或る一週間(BFC5落選作)

 日曜日、指崎は自宅に小便器を設置した。これこそ最高の贅沢だと嬉しく思った。家に元々ある大便器は当然小便器を兼ねる。今まで自宅では大便器で小便をしていた。でも会社では他の男性と同様、指崎も小便器で小便を大便器で大便をしている。これがどこか気持ち悪かった。できるだけ外でしているのと同じことを家でもしていたかった。だから風呂場の半分を取り壊して跡地に小便器を作った。湯船と小便器が並んで新種のユニットバスみたいになった。これで入浴中に小便をしたくなったとしても小便中に湯船に入りたくなったとしても安心だった。指崎は早速、湯船に浸かって小便器を眺めたり、小便をしながら湯船を眺めたりした。満足だった。

 月曜日、指崎は在宅勤務をした。今日はせっかくだから家で排便がしたかった。小便を十一回、大便を二回した。普段の約二倍だったので少し張り切りすぎたと思う。大便は無理してもできないけれど、小便は無理すればたくさんできた。無理はよくなかったが、それでも指崎は幸福だった。ただ、一度だけ大便した弾みでそのまま大便器で小便までしてしまった時はかなり焦った。もったいないことをしてしまった、と思った。反省を生かして、夜ご飯の後に大便意が湧いた時にはきちんと大便器で大便をしてから小便器に移動して小便をした。もちろん手は二回洗った。  
 火曜日、指崎は会社に行った。会社での仕事は在宅勤務より捗るから良かった。ただ排便は自宅よりも捗らなかった。今まで外にしかなかったせいで光り輝いて見えた小便器は、自分だけのそれを手に入れた今はもう魅力がなかった。でも同じ部署の上司と排便のタイミングが被ったのは面白かった。十一時に並んで小便をした二人は、十四時過ぎにも並んで小便をした。十八時頃に同時でこそなかったもののトイレの入り口ですれ違った時、指崎は思わず笑ってしまった。完全に同じ周期で膀胱が一杯になったのか。もしくはだいぶ年上の上司だから指崎の二倍の頻度で排便している可能性もある。

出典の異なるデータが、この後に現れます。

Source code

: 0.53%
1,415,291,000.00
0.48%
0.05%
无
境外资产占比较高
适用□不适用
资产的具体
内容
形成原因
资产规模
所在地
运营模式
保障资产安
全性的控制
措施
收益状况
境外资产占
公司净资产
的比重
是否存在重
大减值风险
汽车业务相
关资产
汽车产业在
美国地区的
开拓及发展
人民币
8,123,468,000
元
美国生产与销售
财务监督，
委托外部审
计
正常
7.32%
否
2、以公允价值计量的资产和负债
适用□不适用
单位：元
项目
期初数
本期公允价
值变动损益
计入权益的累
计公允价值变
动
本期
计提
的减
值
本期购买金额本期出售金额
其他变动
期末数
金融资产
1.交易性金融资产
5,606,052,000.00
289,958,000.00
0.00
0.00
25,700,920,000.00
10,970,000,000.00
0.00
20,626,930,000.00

 水曜日、指崎は帰りの電車で小説を読み終えた。飲食店で便座を上げて立ち小便をする男性に対して主人公がやたらと腹を立てるシーンが印象的な小説だった。男性は大便器では座って小便をするべきだったようだ。この飲食店に小便器さえあれば、と指崎は思った。大便器に小便器の役割を強いること自体に無理があるのだ。しかし小便器は男性だけのものである。小便器を愛する自分は男性的すぎるのだろうか。逡巡しながら自然と目の前に座る女性を女性代表として凝視しすぎていたことに気づいた指崎は、急いで罪滅ぼしのようにその隣に座るおじさんを眺めた。二秒で見飽きた。  
 木曜日、指崎はスーパー銭湯にいた。指崎は大浴場の脱衣所に隣接しているトイレが好きだった。公共のトイレの中で唯一全裸で排便をする人間が時折見られるからだ。たしかに筋が通ってはいる。脱衣所には全裸の男性がたくさんいる。全裸でいていい空間に付属したトイレは全裸でいていいはずだ。女湯でも同じことが起きているのだろうか。昔気になって当時の彼女に聞いたことがある。そんな人は見たことがない、と言われた。だが指崎は全裸で排便をする女性の存在をまだ疑っている。  
 金曜日、指崎は遅くまで残業していた。息抜きにトイレに行きたくもなったが、この時間帯のトイレは汚いからあまり好きではない。小便器周辺の地面は一日分の小便の水滴で滲んでいる。「もう一歩前で」という張り紙を無視して、できるだけ地面の染みを踏まないように小便をする。「いつも綺麗に使ってくださりありがとうございます」という警句が虚しい。小便をした後、まだ仕事に戻る気になれなかったので大便もしようかと振り返ると個室は三つとも埋まっていた。同じフロアにはもう指崎ともう一人、二人しか見当たらないのに。会社では小便器より大便器が人気なのだろう。でも大便器が全て扉で隠されているおかげで、小便器しか存在しないトイレのように感じられて指崎は嬉しかった。  
 土曜日、指崎は駅の個室トイレにこもっていた。決して休日に好んでこもりたいような場所ではない。汚くて臭くて一刻も早くここを出たかった。でもお腹を壊しているのでしょうがなかった。便意に流されるまま、小便も大便もまとめてこの大便器にするしかなかった。気分は最悪だった。能動的でない排便はクソだ。だいぶ時間が経ってやっと動ける気がしてトイレットペーパーを巻き取ろうとするとなぜか丁寧に三角折りされていた。思わず便器の汚さと見比べてみてとても皮肉だった。